The analysis for this paper was performed unblinded following analysis of the primary outcome. As the null hypothesis was not rejected for probiotics in maintaining MRO-free status or in clearing MROs, it is highly unlikely that these results would have been different with blinding. Although our trial co-ordinator and research assistants were contacting participants to check on their well-being every 2 weeks, we did not systematically monitor the participants’ antibiotic and topical antiseptic exposure throughout the duration of the study. Microbiological analysis from other sites secondary to e.g. intercurrent pressure ulcers, diarrhoea or pneumonia that may have developed during the trial was also not recorded. Mylotte et al. suggested that presence of an ulcer predicted carriage of resistant organisms [7]. Manley et al. showed decolonisation of VRE within a group of patients with renal impairment [14], but the total number of patients with VRE within our clinical trial was low.

Our results with regard to the failure of probiotics to clear MRGNs is consistent with two other RCTs. Both trials had fewer patients overall and in each arm. Salomao et al. reported that L. rhamnosus and L. bulgaricus administered twice daily for 7 days in 116 participants did not decolonise patients harbouring MRGN bacilli in their gastrointestinal tract [31]. Tannock et al. found that a 5-week administration of twice daily E. coli Nissle 1917 (Mutaflor) in 69 participants did not change the carriage of norfloxacin-resistant E. coli [32].

There is a paucity of literature on trials investigating the role of probiotics in preventing new colonisation of MROs. Dall et al. reported that LGG did not prevent the colonisation of ESBL in travellers to India. However, participant numbers were small (n = 61) and not blinded [33]. There was also no placebo arm. De Regt et al. conducted a prospective cohort cross-over trial in which ten species of probiotics were administered twice daily for 4.5 months to see if the probiotics could prevent colonisation with ampicillin-resistant Enterococcus faecium (ARE) in patients admitted for >48 h to the gastroenterology, renal or geriatric wards. They found that the multi-species probiotics did not prevent ARE acquisition in the 110 participants who were treated [34].

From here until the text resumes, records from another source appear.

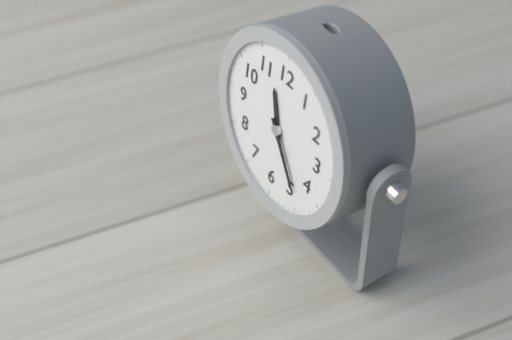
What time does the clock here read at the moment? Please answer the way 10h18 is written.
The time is 11h24
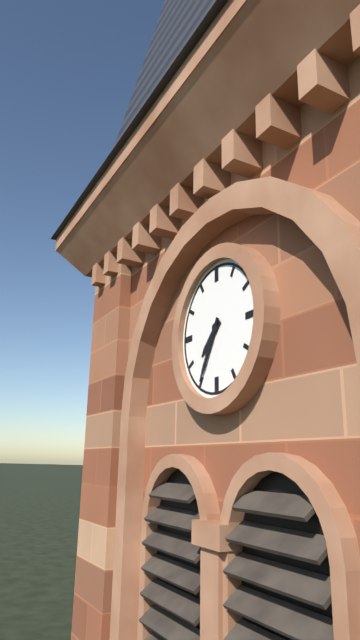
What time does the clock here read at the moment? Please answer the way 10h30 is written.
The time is 7h35
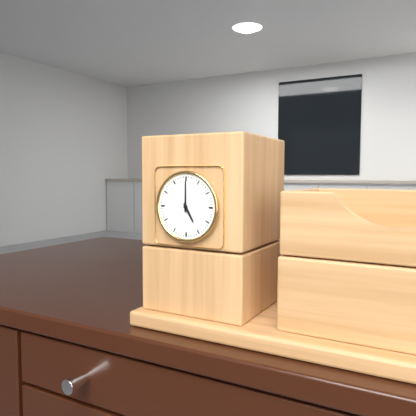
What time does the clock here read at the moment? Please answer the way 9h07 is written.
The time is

Other measures have been more effective at preventing MRSA colonisation and MRSA clearance. Kappel et al. adopted a pre-emptive approach of isolation with contact precautions to prevent intra-hospital transmission until MRSA swabs were negative for 14 days. They also undertook closure of pressure ulcers through plastic surgery to eradicate MRSA colonisation [35]. There is some evidence that daily bathing with chlorhexidine solution reduces the carriage of gram-positive pathogens [36]. Cassir et al. have also reported a reduction in healthcare related infections caused by gram-negative bacteria with daily bathing using disposable cloth saturated with 2% chlorhexidine [37].

Our trial results indicate that RC14-GR1 may have a role in preventing MRGN colonisation. Given the high risk of MRO colonisation after SCI [7, 8], the ideal time to commence such prophylaxis would be early after injury, prior to colonisation. Despite this, the solution to preventing colonisation of MROs in SCI patients remains complex with the need to employ a multi-faceted approach of isolation, contact precautions, antibiotic stewardship, closure of pressure ulcers, reduction in post-SCI pneumonia rates with efficient endotracheal-tracheostomy weaning and reduced catheter dwell-time within the urinary system through the use of intermittent catheterisation. It is hoped that future research with more robust microbiology methodology can be carried out to test our findings.

Conclusion

Our RCT showed that LGG-BB12 and RC14-GR1 are not effective in clearing MRSA, MRGN, VRE or MROs, although RC14-GR1 may be able to prevent new colonisation of MRGN, at least for 6 months. IMC is associated with maintaining an MRGN-free and MRO-free status. Based on these results, it is suggested that a paradigm shift to IMC for management of spinal neurogenic bladder regardless of level of spinal injury would yield significant benefits for patients in terms of UTI and MRO status.